» YOUR GOAL:
The data below contains pictures, which are to be skipped; the lines starting at the line with "thumb ip: (147, 145)" and ending at the line with "pinky mcp: (275, 253)" are to be output exactly, both ends included.

» MATERIAL PROVIDED:
————
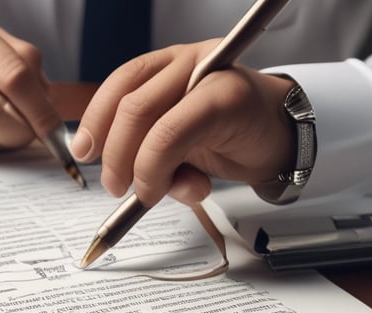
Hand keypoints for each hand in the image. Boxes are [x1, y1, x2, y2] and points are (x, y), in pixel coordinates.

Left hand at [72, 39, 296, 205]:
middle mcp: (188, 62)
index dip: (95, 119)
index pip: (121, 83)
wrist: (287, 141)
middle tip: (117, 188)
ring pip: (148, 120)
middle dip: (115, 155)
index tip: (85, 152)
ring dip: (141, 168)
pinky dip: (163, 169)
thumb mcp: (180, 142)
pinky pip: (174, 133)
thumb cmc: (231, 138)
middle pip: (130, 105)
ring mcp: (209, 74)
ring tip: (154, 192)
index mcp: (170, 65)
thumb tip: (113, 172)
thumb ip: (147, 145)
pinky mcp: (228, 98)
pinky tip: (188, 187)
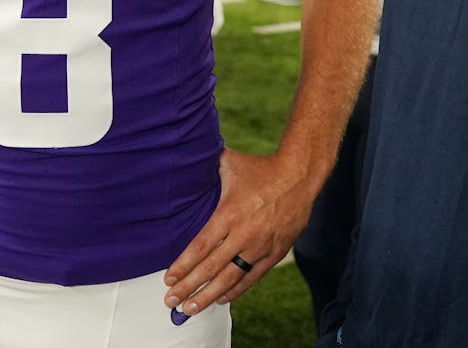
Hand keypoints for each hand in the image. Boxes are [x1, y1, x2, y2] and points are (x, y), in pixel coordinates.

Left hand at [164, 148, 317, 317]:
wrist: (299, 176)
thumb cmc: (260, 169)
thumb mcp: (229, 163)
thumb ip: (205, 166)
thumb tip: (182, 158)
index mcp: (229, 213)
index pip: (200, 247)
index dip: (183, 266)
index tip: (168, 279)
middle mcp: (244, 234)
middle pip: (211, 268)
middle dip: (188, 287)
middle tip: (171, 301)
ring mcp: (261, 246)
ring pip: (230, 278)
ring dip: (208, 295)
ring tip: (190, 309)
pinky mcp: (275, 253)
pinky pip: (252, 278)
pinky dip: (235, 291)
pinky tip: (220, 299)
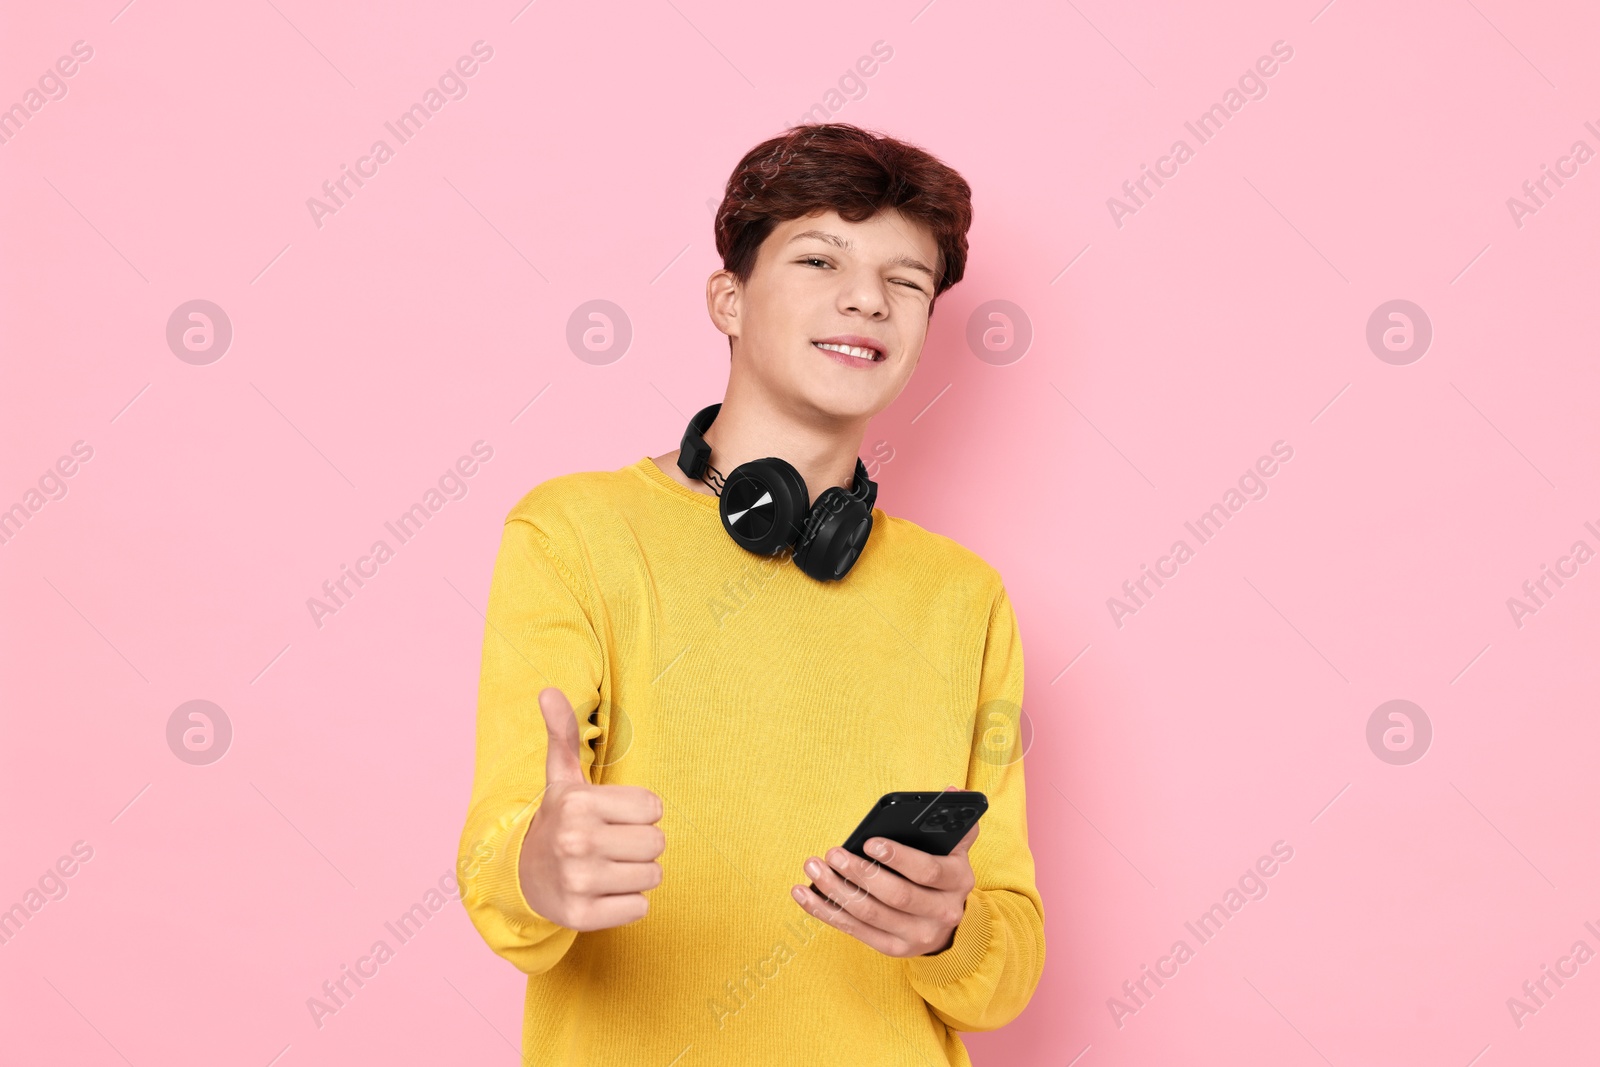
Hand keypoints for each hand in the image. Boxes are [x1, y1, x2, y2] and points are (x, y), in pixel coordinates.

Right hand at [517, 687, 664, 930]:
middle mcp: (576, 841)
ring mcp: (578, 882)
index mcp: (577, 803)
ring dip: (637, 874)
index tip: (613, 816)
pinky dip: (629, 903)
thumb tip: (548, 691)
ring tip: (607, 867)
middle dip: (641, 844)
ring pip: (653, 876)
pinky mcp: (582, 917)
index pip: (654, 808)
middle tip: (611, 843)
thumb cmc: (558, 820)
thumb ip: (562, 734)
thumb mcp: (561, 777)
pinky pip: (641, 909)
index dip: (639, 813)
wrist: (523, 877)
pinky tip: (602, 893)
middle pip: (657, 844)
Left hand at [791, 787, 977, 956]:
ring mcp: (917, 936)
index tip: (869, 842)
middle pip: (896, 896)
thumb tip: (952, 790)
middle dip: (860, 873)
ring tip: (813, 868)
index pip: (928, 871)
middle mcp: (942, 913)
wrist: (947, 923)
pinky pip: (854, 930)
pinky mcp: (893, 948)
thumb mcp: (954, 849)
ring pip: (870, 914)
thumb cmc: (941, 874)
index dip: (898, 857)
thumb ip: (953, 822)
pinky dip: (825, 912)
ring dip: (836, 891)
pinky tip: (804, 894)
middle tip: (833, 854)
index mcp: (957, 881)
————
» ANSWER SECTION:
thumb ip: (147, 145)
pinky mcp: (228, 98)
pinky tip: (188, 187)
Hand keypoints for each hand in the image. Boxes are [x1, y1, x2, y2] and points are (x, y), in pixel coordinates.

Left hand at [164, 148, 317, 317]:
wrist: (299, 176)
thumb cmc: (260, 169)
thumb mcp: (229, 163)
thumb ip: (205, 166)
thumb tip: (182, 158)
index mcp: (229, 213)
index pip: (200, 247)
index dip: (183, 266)
index tip: (168, 279)
middle mcp: (244, 234)
middle pip: (211, 268)
middle dip: (188, 287)
middle tip: (171, 301)
ring mcp: (261, 246)
ring pip: (230, 278)
ring dip: (208, 295)
ring tip: (190, 309)
pinky mcp: (275, 253)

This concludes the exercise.